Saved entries
* * * * * * * * *
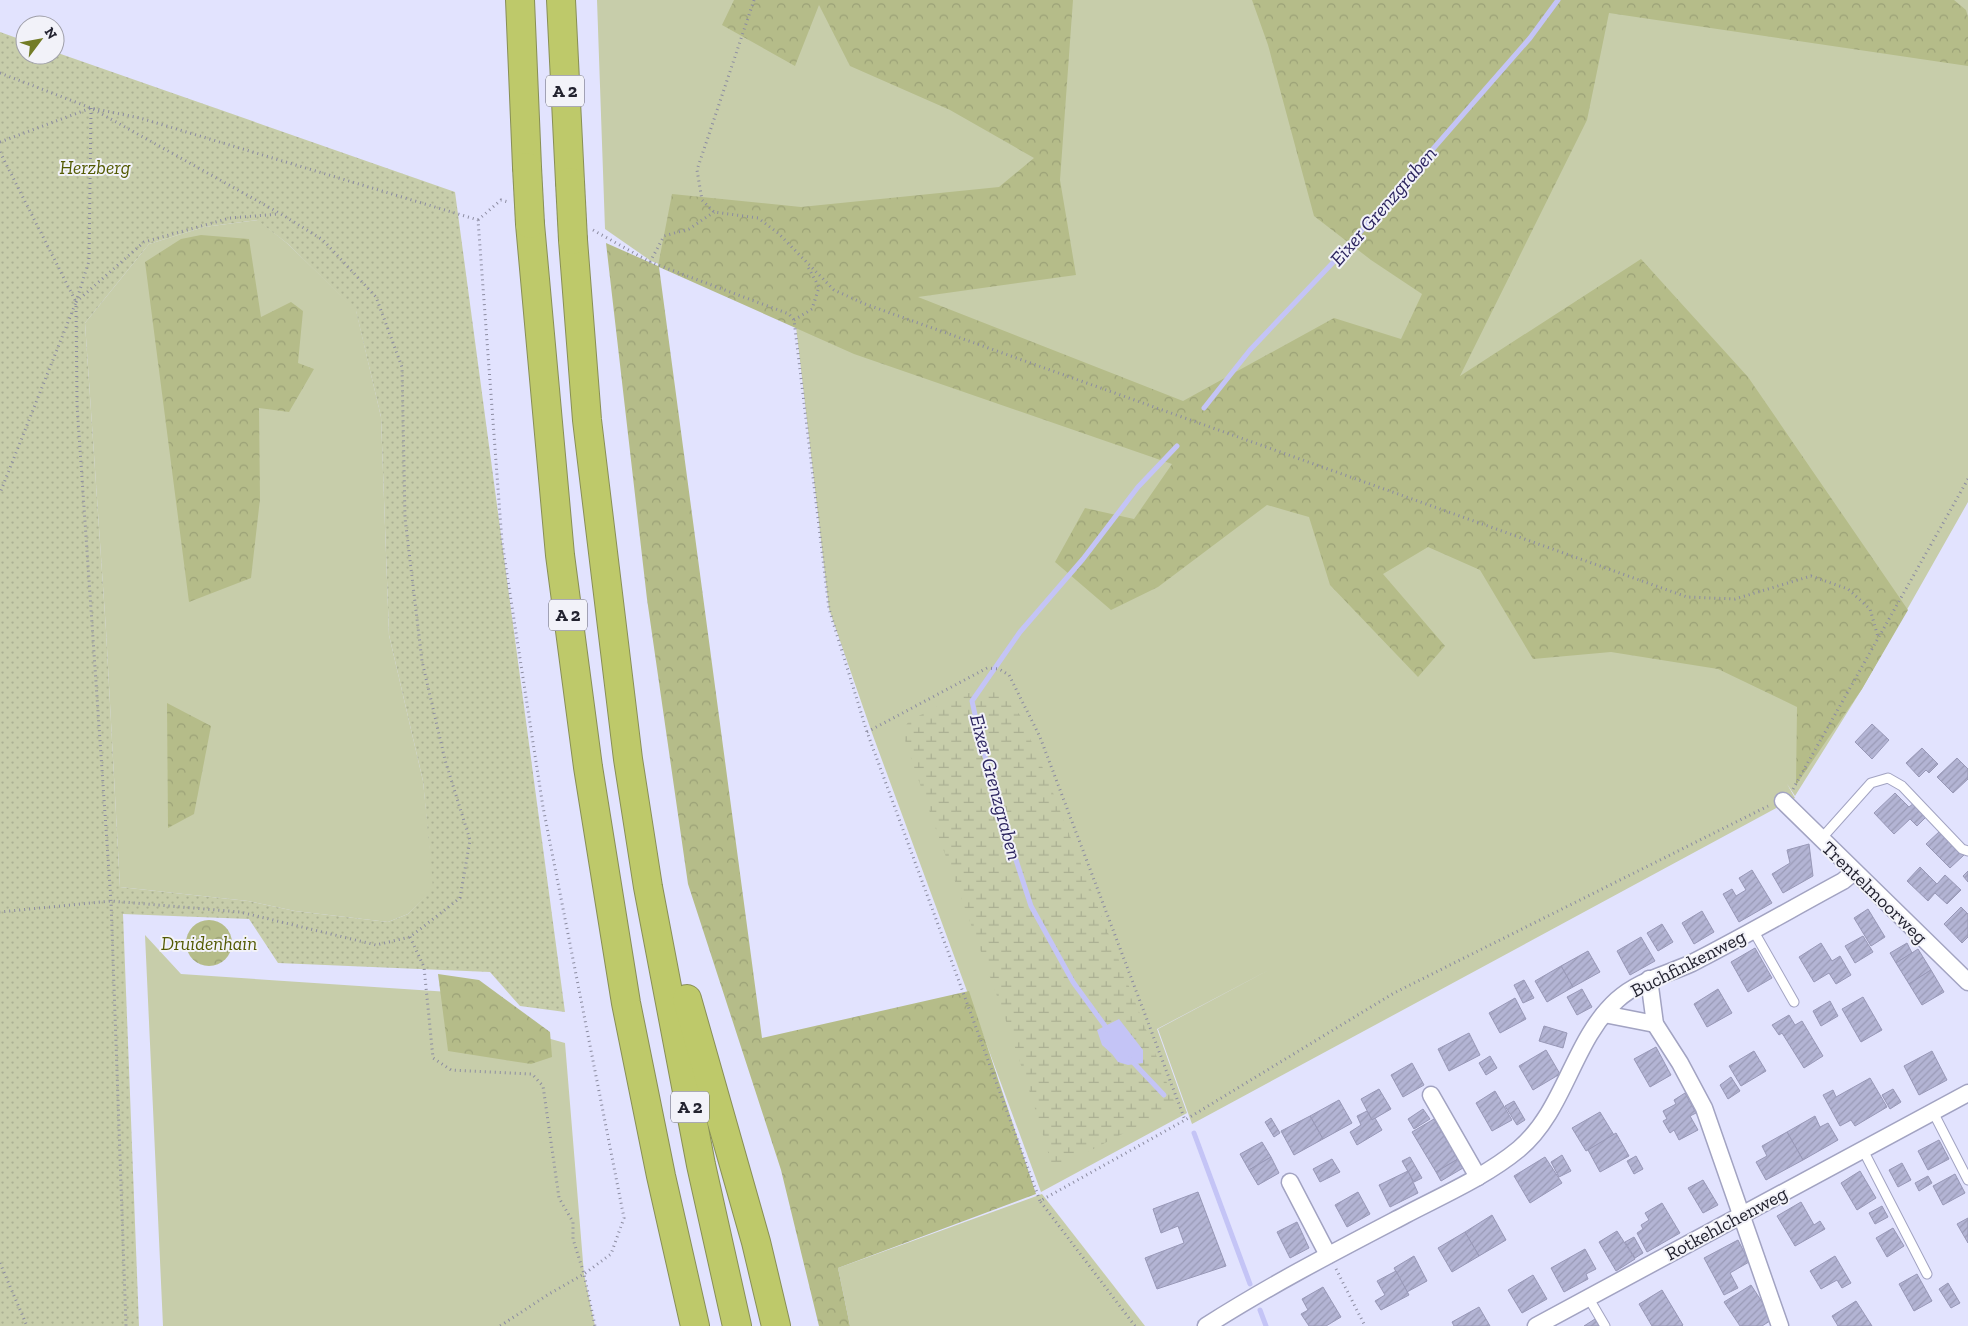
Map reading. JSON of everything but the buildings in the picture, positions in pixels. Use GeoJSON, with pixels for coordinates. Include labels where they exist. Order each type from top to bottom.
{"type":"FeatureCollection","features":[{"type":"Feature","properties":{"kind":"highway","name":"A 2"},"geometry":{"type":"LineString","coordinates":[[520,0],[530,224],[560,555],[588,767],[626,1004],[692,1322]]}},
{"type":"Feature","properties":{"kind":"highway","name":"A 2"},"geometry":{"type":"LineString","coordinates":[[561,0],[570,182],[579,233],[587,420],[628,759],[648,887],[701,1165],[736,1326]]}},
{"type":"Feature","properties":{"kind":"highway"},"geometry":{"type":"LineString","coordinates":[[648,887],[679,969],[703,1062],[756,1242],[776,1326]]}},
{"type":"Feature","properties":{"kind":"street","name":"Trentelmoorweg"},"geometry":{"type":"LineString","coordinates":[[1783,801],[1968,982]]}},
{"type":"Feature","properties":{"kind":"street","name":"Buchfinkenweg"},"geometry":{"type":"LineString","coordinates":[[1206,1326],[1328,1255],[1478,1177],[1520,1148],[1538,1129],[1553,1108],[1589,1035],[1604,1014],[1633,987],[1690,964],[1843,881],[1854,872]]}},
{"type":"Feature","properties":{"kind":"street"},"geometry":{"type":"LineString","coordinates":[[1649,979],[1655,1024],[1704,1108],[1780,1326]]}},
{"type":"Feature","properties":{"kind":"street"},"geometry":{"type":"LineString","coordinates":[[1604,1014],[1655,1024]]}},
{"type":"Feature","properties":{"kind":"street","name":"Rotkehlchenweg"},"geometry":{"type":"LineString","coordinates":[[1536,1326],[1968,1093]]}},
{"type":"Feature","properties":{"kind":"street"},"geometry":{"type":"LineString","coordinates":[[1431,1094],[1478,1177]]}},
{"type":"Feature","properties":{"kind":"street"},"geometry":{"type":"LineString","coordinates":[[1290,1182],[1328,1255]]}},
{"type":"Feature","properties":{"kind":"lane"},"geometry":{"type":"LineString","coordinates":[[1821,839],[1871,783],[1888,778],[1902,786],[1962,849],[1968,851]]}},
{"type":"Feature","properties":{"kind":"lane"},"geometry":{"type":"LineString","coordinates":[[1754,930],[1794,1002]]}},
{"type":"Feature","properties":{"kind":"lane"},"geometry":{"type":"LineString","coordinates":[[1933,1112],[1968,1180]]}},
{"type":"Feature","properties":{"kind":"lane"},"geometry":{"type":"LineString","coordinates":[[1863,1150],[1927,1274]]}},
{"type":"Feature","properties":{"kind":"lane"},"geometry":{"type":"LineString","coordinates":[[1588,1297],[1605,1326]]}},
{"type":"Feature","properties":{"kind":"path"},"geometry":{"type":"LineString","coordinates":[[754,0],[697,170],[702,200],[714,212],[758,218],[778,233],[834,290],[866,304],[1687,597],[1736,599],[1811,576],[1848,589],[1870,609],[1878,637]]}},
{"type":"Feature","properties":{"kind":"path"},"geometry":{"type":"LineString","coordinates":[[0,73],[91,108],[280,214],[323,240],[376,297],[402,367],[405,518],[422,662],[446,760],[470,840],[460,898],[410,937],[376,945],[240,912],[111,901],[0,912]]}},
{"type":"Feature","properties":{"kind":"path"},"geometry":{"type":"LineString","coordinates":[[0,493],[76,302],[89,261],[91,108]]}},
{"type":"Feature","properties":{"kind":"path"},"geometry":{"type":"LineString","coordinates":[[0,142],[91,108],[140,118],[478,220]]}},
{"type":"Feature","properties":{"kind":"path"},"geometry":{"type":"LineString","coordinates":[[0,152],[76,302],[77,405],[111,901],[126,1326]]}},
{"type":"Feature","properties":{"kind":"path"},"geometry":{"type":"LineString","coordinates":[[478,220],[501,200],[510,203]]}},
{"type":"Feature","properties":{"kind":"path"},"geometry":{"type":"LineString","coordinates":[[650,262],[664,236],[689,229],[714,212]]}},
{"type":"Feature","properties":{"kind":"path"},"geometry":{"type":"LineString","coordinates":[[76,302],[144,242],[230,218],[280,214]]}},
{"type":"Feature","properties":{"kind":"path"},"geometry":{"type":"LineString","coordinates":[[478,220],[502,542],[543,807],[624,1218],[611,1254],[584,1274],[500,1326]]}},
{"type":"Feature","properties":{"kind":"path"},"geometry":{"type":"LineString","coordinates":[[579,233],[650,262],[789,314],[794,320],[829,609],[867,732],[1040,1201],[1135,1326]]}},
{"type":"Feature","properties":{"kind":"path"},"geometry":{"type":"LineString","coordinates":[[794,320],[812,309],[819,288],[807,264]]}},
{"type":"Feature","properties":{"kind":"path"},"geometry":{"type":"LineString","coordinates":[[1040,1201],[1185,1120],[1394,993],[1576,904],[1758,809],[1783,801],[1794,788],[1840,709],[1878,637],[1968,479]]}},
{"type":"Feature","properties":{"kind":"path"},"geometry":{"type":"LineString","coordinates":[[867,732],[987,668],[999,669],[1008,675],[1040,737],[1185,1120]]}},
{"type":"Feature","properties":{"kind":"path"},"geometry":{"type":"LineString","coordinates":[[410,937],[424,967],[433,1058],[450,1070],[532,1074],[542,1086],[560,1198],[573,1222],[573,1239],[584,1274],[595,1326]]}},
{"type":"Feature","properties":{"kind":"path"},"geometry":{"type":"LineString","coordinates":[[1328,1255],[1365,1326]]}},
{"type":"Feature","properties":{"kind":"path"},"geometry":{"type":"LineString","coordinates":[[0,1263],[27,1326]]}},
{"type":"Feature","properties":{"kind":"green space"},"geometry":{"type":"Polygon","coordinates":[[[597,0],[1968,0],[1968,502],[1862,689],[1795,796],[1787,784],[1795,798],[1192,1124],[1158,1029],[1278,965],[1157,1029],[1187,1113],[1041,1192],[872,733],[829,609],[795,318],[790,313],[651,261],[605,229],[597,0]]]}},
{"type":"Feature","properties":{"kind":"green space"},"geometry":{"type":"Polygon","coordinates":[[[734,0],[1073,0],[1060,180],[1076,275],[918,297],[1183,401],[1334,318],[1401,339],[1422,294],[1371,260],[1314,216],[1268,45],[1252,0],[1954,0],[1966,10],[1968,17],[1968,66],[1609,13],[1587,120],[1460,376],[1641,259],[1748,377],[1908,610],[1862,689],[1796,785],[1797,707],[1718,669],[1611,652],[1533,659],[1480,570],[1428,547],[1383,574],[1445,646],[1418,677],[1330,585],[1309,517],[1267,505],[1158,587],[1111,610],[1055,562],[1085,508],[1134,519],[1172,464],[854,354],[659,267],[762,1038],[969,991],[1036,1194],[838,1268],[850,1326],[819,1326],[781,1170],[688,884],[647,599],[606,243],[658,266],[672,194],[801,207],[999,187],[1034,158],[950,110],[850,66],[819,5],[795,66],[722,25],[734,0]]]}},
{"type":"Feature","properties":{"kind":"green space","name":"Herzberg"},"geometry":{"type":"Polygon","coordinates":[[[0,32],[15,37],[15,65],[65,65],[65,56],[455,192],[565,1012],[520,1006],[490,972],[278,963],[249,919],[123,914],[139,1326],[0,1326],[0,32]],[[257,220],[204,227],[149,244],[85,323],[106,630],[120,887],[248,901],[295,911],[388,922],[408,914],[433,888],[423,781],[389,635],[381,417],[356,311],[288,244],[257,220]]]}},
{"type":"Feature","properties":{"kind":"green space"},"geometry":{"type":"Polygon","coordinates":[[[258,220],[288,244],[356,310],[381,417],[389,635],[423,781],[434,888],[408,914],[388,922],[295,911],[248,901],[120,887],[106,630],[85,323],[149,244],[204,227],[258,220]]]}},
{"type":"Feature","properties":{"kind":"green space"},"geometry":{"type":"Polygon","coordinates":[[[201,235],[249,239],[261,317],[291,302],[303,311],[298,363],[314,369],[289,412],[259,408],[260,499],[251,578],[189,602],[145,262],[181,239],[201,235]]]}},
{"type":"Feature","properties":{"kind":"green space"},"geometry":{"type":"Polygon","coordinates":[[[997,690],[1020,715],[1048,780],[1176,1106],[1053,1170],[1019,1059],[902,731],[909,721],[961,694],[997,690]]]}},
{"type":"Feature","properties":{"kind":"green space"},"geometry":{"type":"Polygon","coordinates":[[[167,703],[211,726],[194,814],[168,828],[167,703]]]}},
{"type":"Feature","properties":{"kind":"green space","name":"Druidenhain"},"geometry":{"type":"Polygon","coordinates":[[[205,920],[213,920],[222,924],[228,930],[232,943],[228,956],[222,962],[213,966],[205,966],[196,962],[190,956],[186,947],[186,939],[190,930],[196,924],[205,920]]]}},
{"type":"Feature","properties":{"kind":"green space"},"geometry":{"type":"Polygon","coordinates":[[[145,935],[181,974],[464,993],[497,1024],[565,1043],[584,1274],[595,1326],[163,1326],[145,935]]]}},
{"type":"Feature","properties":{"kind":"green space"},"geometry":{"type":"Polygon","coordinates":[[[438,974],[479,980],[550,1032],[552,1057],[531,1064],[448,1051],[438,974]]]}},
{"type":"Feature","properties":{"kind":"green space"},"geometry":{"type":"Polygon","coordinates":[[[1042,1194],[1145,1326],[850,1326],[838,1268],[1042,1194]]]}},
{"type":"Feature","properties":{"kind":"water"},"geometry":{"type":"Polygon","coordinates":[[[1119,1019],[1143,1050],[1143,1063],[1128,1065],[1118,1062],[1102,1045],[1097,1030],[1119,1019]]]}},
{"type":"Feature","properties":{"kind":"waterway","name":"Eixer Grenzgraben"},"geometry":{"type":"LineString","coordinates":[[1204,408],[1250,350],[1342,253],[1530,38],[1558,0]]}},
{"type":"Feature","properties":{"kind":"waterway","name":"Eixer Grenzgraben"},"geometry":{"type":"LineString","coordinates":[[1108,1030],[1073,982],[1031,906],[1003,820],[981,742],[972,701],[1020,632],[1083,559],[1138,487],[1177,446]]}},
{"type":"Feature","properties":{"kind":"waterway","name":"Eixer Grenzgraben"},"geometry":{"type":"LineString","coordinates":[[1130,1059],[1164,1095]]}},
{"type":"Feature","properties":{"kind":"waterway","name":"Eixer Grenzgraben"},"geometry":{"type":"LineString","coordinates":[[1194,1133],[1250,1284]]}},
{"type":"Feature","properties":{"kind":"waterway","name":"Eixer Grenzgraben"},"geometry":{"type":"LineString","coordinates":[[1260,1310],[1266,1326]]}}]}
* * * * * * * * *
- [AIM OF THE EXERCISE]: Determine how many lines of the data include the word "Grenzgraben". Reply with the count and no other text.

- [TASK ANSWER]: 5